● TEXTE CITÉ
──────────
Une grappe de trentenaires et quadragénaires, en grande majorité blancs et mâles, est agglutinée à un coin de rue, à côté du Grand Théâtre de Groningen. Dans le mur face à eux se trouve un assortiment à la fois effrayant et alléchant de croquettes, eierballen, et autres délicatesses bataves, chacune dans sa petite fenêtre, à côté d’une fente où insérer quelques euros. Ce temple de la junk food frite est le passage obligé entre les 42 salles de concert où se produisent pendant quatre jours 342 groupes devant 4 135 professionnels de la musique (programmateurs, agents, managers, journalistes, etc.) venus du monde entier (44 pays), mais principalement des quatre coins de l’Europe. Tout ce beau monde boit, discute, regarde des concerts et mange des croquettes pour se réchauffer au milieu de la nuit, tout ça pour découvrir/vendre le groupe de l’année. Cette foire pas comme les autres s’appelle Eurosonic Noorderslag (ESNS) et est l’apogée du FOMO (fear of missing out) pour tout fan de musique. Une véritable orgie sonore où on picore jusqu’à l’indigestion, à la recherche de la rare fève dans la galette des rois, en imaginant tout ce qu’on rate au même moment.
Groningen est une ville modèle, ce que Luxembourg aurait dû être. Du charme, de la bonne humeur, une densité incroyable de commerces pour une ville de 200 000 habitants, la facilité de se déplacer en plus. On y compte un extraordinaire réseau de salles, dû à une loi municipale des années 1950 n’autorisant alors l’ouverture de nuit qu’aux lieux qui programmaient de la musique. Chaque café ou presque dispose d’une ou deux scènes et d’une salle pouvant accueillir 200 à 300 personnes, une véritable mine d’or pour un festival urbain. Sans même compter le magasin de disques ou le coffeeshop du coin, qui créent une scène au milieu du bazar permettant de voir ceux qu’on a raté la veille, ou qu’on n’aura pas le temps de voir le soir.
──────────
● EXTRAIT DE DONNÉES
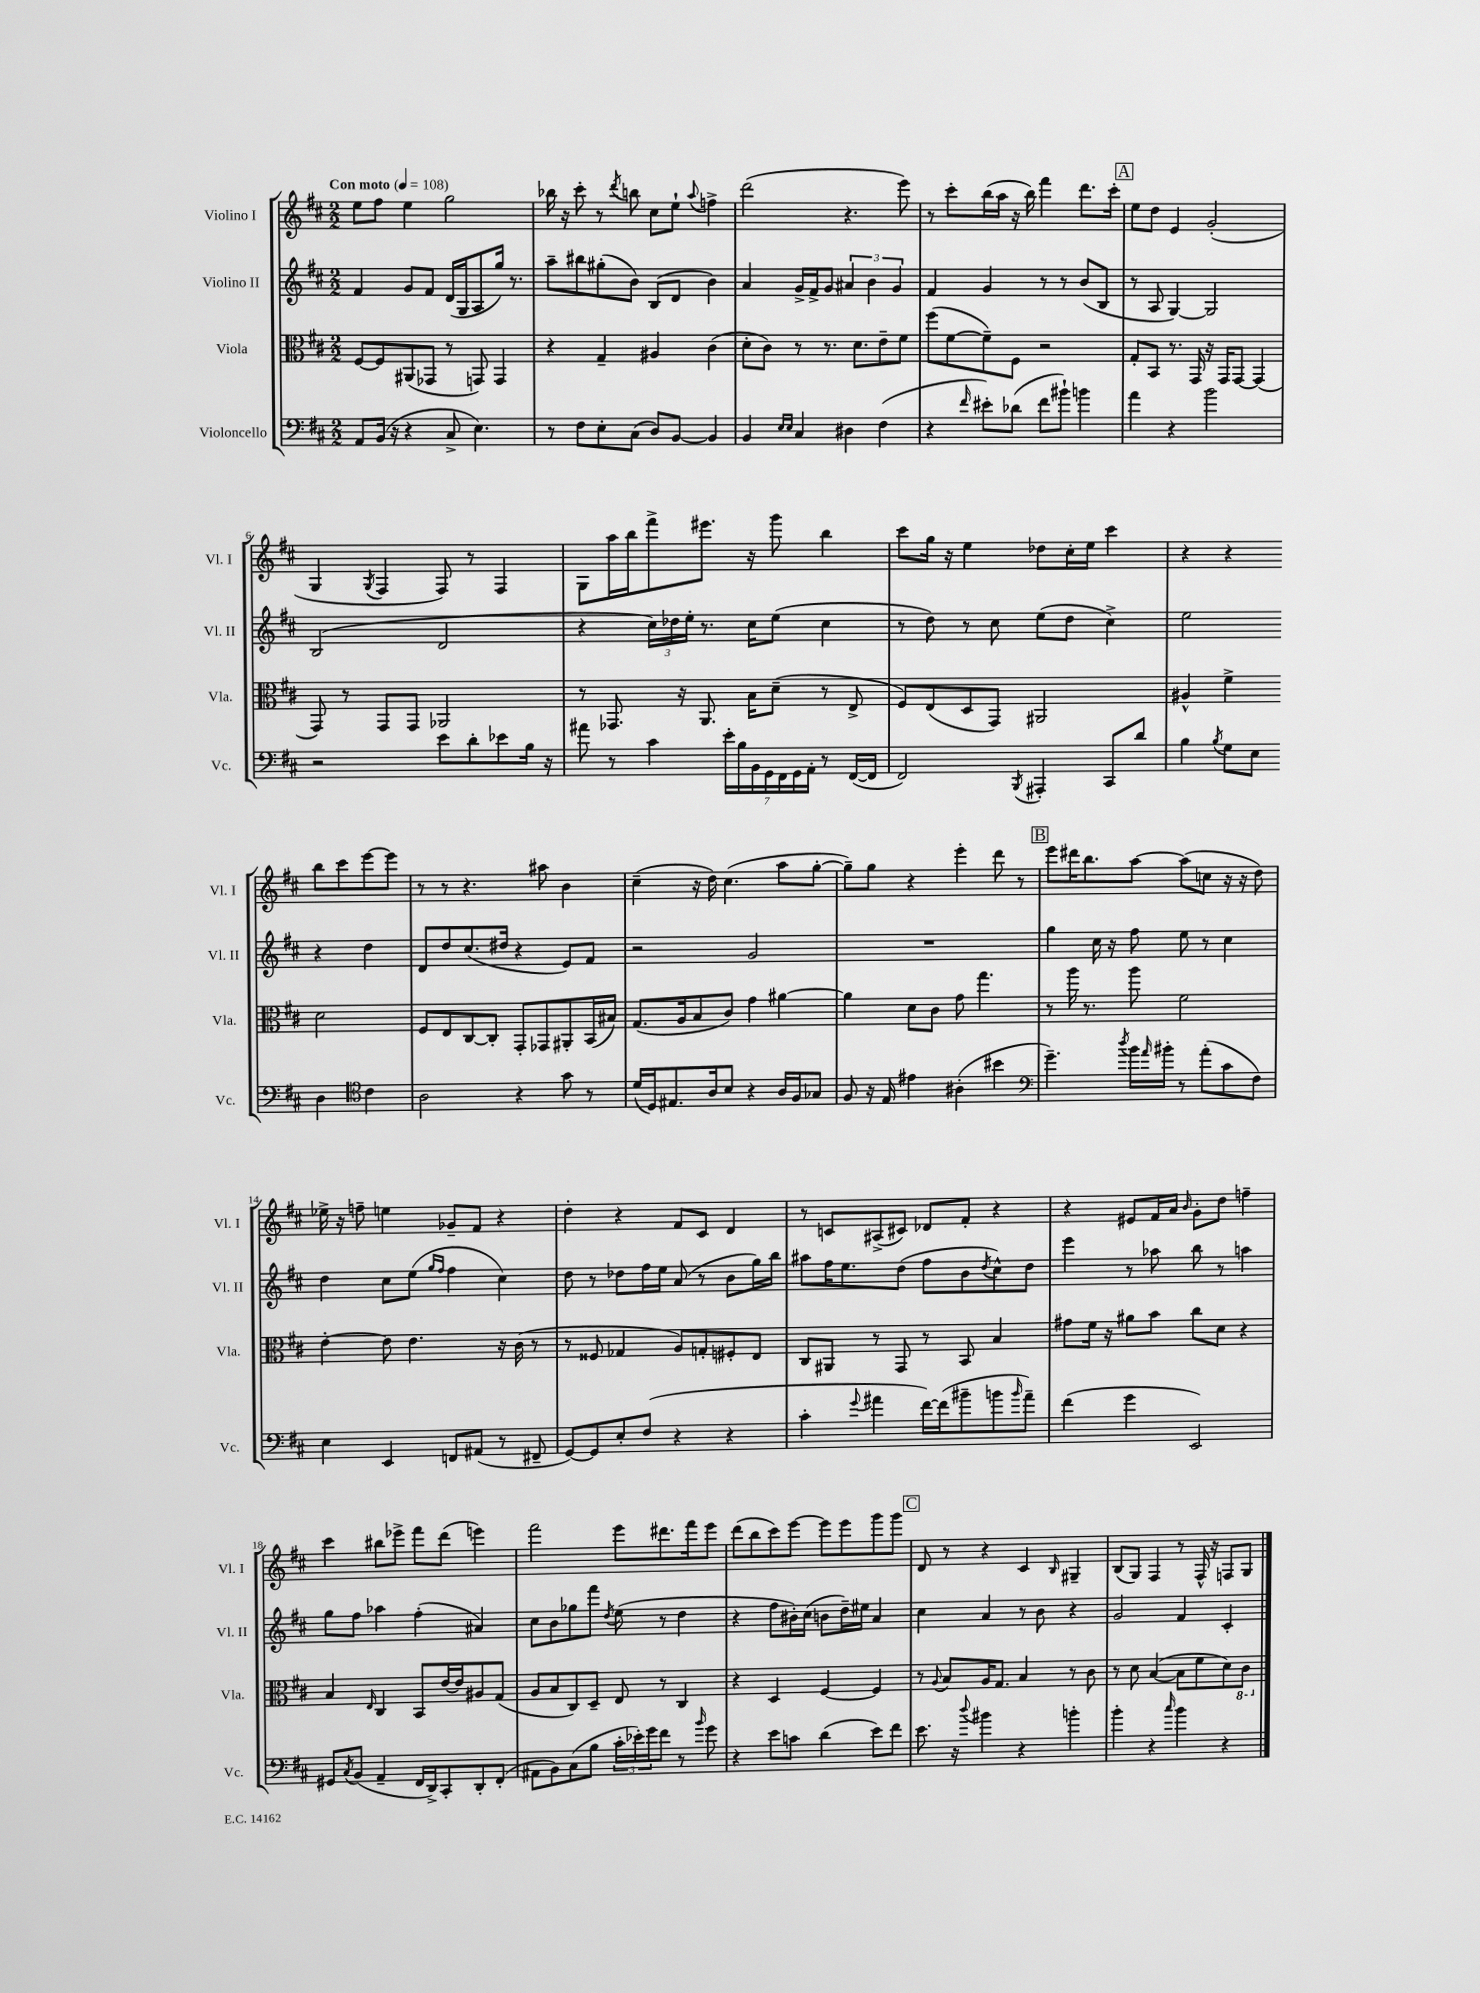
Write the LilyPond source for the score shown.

<<
\new StaffGroup <<
\new Staff = "s0" \with { instrumentName = "Violino I" shortInstrumentName = "Vl. I" } {
    \clef treble \key d \major \numericTimeSignature \time 2/2 \tempo "Con moto" 4 = 108
    e''8 fis''8 e''4 g''2 |
    bes''16 r16 cis'''8-. r8 \acciaccatura { d'''8 } b''8 cis''8 e''8-! \appoggiatura { a''8 } f''4-> |
    d'''2( r4. e'''8) |
    r8 cis'''8-. b''16( a''16 r16 b''16) fis'''4 d'''8. cis'''16-. |
    \mark \markup { \box "A" } e''8 d''8 e'4 g'2-.( |
    g4 \acciaccatura { g8 } fis4 fis8) r8 fis4 |
    g8 a''16 b''16 fis'''8-> eis'''8. r16 g'''8 b''4 |
    cis'''8 g''16 r16 e''4 des''8 cis''16-. e''16 cis'''4 |
    r4 r4 b''8 cis'''8 e'''8~ e'''8 |
    r8 r8 r4. ais''8 b'4 |
    cis''4--( r16 d''16) cis''4.( a''8 g''8~-. |
    g''8--) g''8 r4 e'''4-. d'''8 r8 |
    \mark \markup { \box "B" } e'''8 dis'''16 b''8. a''8~ a''8( c''8 r16 r16 d''8) |
    ees''16-> r16 f''8-- e''4 ges'8-- fis'8 r4 |
    d''4-. r4 fis'8 cis'8 d'4 |
    r8 c'8 ais8->( cis'8) des'8 fis'8-. r4 |
    r4 eis'8 fis'16 a'16 \grace { b'16 } g'8-. d''8 f''4-- |
    cis'''4 bis''8 ees'''8-> fis'''8 d'''8( e'''4) |
    fis'''2 e'''8 dis'''8. fis'''16 e'''8 |
    d'''8( b''8 cis'''8) e'''8~ e'''8 e'''8 g'''8 g'''8 |
    \mark \markup { \box "C" } d'8 r8 r4 cis'4 \grace { b16 } gis4-- |
    b8( g8) fis4 r8 fis16-^ r16 f8 g8 \bar "|." |
}
\new Staff = "s1" \with { instrumentName = "Violino II" shortInstrumentName = "Vl. II" } {
    \clef treble \key d \major \numericTimeSignature \time 2/2
    fis'4 g'8 fis'8 d'16( g16 a8 g''16) r8. |
    a''8-- bis''8 gis''8-.( b'8) b8( d'8 b'4) |
    a'4 g'16-> fis'16-> g'8 \tuplet 3/2 { ais'4 b'4 g'4 } |
    fis'4 g'4 r8 r8 b'8( b8 |
    \mark \markup { \box "A" } r8 a8 g4~) g2 |
    b2( d'2 |
    r4 \tuplet 3/2 { cis''16) des''16 e''16-. } r8. cis''16 e''8( cis''4 |
    r8 d''8) r8 cis''8 e''8( d''8 cis''4->) |
    e''2 r4 d''4 |
    d'8 d''8 cis''8.( dis''16 r4 e'8) fis'8 |
    r2 g'2 |
    R1 |
    \mark \markup { \box "B" } g''4 cis''16 r16 fis''8 e''8 r8 cis''4 |
    d''4 cis''8 e''8( \grace { g''16 fis''16 } fis''4 cis''4) |
    d''8 r8 des''8 fis''16 e''16 a'8( r8 b'8 g''16) b''16 |
    ais''8 fis''16 e''8. d''8( fis''8 b'8 \acciaccatura { d''8 } cis''8-^) d''8 |
    e'''4 r8 aes''8 b''8 r8 a''4 |
    g''8 fis''8 aes''4 fis''4-.( ais'4) |
    cis''8 b'8 ges''8 fis'''8 \acciaccatura { d''8 } e''8( r8 d''4 |
    r4 fis''8 bis'16-.) cis''16( b'8 d''16--) eis''16 a'4 |
    \mark \markup { \box "C" } cis''4 a'4 r8 b'8 r4 |
    g'2 fis'4 cis'4-. \bar "|." |
}
\new Staff = "s2" \with { instrumentName = "Viola" shortInstrumentName = "Vla." } {
    \clef alto \key d \major \numericTimeSignature \time 2/2
    fis8~ fis8 ais,8( ges,8 r8 g,8) g,4 |
    r4 g4-- ais4 cis'4( |
    d'8-. cis'8) r8 r8. d'8. e'8-- fis'8 |
    fis''8( fis'8~ fis'8--) fis8 r2 |
    \mark \markup { \box "A" } g8-. b,8 r8. g,16 r16 g,16 g,8~ g,4( |
    g,8) r8 g,8 g,8 aes,2 |
    r8 ges,8. r16 a,8. b16 d'8--( r8 e8-> |
    fis8) e8( d8 g,8) ais,2 |
    ais4-^ fis'4-> d'2 |
    fis8 e8 cis8~ cis8-. g,8-. ges,8 ais,8-. b,16( bis16) |
    g8.( a16 b8 cis'8) g'4 ais'4~ |
    ais'4 d'8 cis'8 g'8 g''4. |
    \mark \markup { \box "B" } r8 a''16 r8. a''8 fis'2 |
    e'4~-. e'8 e'4. r16 cis'16( r8 |
    r8 fisis8 ges4 a8) g8-. fis8-. e8 |
    cis8 ais,8 r8 g,8 r8 b,8 b4 |
    gis'8 fis'16 r16 ais'8 b'8 cis''8 d'8 r4 |
    b4 \grace { e16 } cis4 b,8 e'16~ e'16 ais8 g8( |
    a8 b8 cis8) d8-- e8 r8 cis4 |
    r4 d4 fis4~ fis4 |
    \mark \markup { \box "C" } r8 \appoggiatura { a8 } b8 a16 g8. b4 r8 cis'8 |
    r8 d'8 b4~( b8 fis'8 d'8) \ottava #-1 cis8 \ottava #0 \bar "|." |
}
\new Staff = "s3" \with { instrumentName = "Violoncello" shortInstrumentName = "Vc." } {
    \clef bass \key d \major \numericTimeSignature \time 2/2
    a,8 b,16( r16 r4 cis8-> e4.) |
    r8 fis8 e8-. cis8( d8) b,8~ b,4 |
    b,4 \grace { e16 e16 } cis4 dis4 fis4( |
    r4 \grace { fis'16 } eis'8-.) des'8( fis'8 bis'8-!) b'4 |
    \mark \markup { \box "A" } a'4 r4 b'2 |
    r2 e'8 d'8-. ees'8 b16 r16 |
    ais'8 r8 cis'4 \tuplet 7/4 { e'16-. b16 b,16 g,16 fis,16 g,16 a,16-. } r8 fis,16~( fis,16 |
    fis,2) \acciaccatura { b,,8 } ais,,4-. cis,8 d'8 |
    b4 \acciaccatura { b8 } g8 e8 d4 \clef tenor cis'4 |
    a2 r4 g'8 r8 |
    d'16( d16) eis8. a16 b8 r4 a16 fis16 ges8 |
    fis8 r16 e16 eis'4 ais4-.( bis'4 |
    \mark \markup { \box "B" } \clef bass g'4.--) \acciaccatura { d''8 } b'16 \grace { a'16 } bis'16-. r8 a'8-.( cis'8 fis8) |
    e4 e,4 f,8 ais,8( r8 fis,8-- |
    g,8~) g,8 e8-. fis8( r4 r4 |
    cis'4-. \appoggiatura { g'8 } ais'4 fis'16~) fis'16( bis'8-- b'8 \grace { b'16 } ais'8--) |
    fis'4( g'4 e,2) |
    gis,8 \acciaccatura { cis8 } b,8( a,4-- fis,16 d,16->) cis,8-. d,8-. fis,8-.( |
    ais,8 b,8) cis8( b8 \tuplet 3/2 { cis'16-. ees'16-.) g'16 } fis'8 r8 \grace { b'16 } g'8 |
    r4 e'8 c'8 d'4( e'8) fis'8 |
    \mark \markup { \box "C" } e'8. r16 \appoggiatura { d''8 } bis'4 r4 b'4-. |
    b'4-. r4 \grace { cis''16 } b'4 r4 \bar "|." |
}
>>
>>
──────────
● TRAVAIL DEMANDÉ
Répondez à ces questions sur le texte cité :
1. Combien de groupes se produisent pendant les quatre jours du festival ?
2. Quel est le nom de ce festival ?
3. Que permettait la loi municipale des années 1950 évoquée à Groningen ?
Appuyez-vous uniquement sur le texte cité pour répondre.

● RÉPONSE OBTENUE
1. 342 groupes.
2. Eurosonic Noorderslag (ESNS).
3. Elle n'autorisait l'ouverture de nuit qu'aux lieux qui programmaient de la musique.